PHOTO HUGO-SÉBASTIEN AUBERT, LA PRESSE

Les résidants du 6317 de la Roche ont scandé « Protégeons nos locataires » lundi soir, en érigeant une bannière affichant le même slogan sur un balcon de l’édifice.

Les résidants du 6317 de la Roche ont scandé « Protégeons nos locataires » lundi soir, en érigeant une bannière affichant le même slogan sur un balcon de l’édifice. Un travailleur communautaire du Comité Logement de La Petite-Patrie, Martin Blanchard, affirme que la problématique entourant cet immeuble est parvenue aux oreilles de l’organisme.

« Les locataires sont inquiets de la salubrité des logements et de savoir s’ils vont pouvoir garder leur appartement », évoque M. Blanchard. Immomarketing affirme cependant que l’éviction des locataires n’est pas envisagée.

La crise du logement, caractérisée par une hausse importante des loyers, frappe de plein fouet le quartier de La Petite-Patrie, selon Martin Blanchard. « La crise du logement et la gentrification créent de mauvais propriétaires. Cette situation incite des propriétaires à ne rien faire, car leur immeuble va grossir de valeur même s’ils ne font rien », ajoute M. Blanchard.

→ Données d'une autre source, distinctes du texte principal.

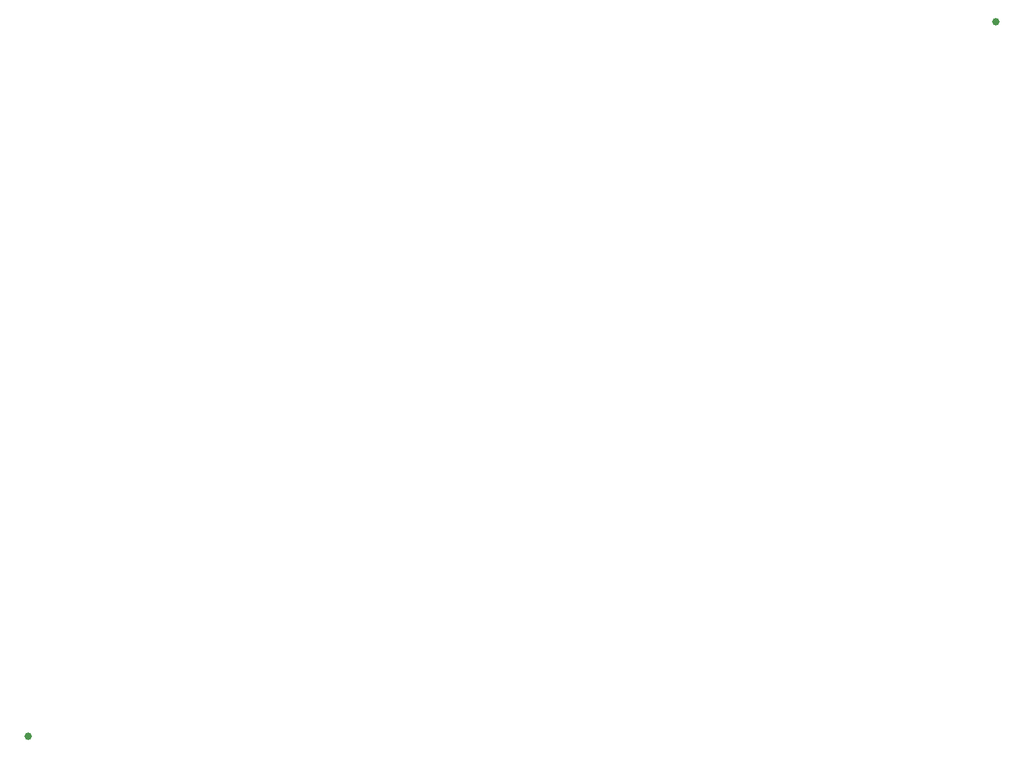
<source format=gbl>
G75*
%MOIN*%
%OFA0B0*%
%FSLAX25Y25*%
%IPPOS*%
%LPD*%
%AMOC8*
5,1,8,0,0,1.08239X$1,22.5*
%
%ADD10C,0.03937*%
D10*
X0018780Y0018819D03*
X0522717Y0391220D03*
M02*

</source>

Ce contexte ardu pour plusieurs Montréalais se traduit par une augmentation des demandes au Comité Logement de La Petite-Patrie. Martin Blanchard détaille qu’auparavant un seul employé répondait aux appels des locataires. Ils sont trois aujourd’hui.

Le travailleur communautaire affirme que les demandes d’aide en ligne ont jusqu’à triplé. « Ça a mis beaucoup de pression sur l’équipe », ajoute-t-il.

Martin Blanchard craint que si rien n’est fait pour remédier à la crise du logement, il devienne « impossible pour une grande partie de la population » de résider dans les quartiers centraux de Montréal. « On a perdu beaucoup de mixité sociale dans le quartier de La Petite-Patrie », se désole-t-il.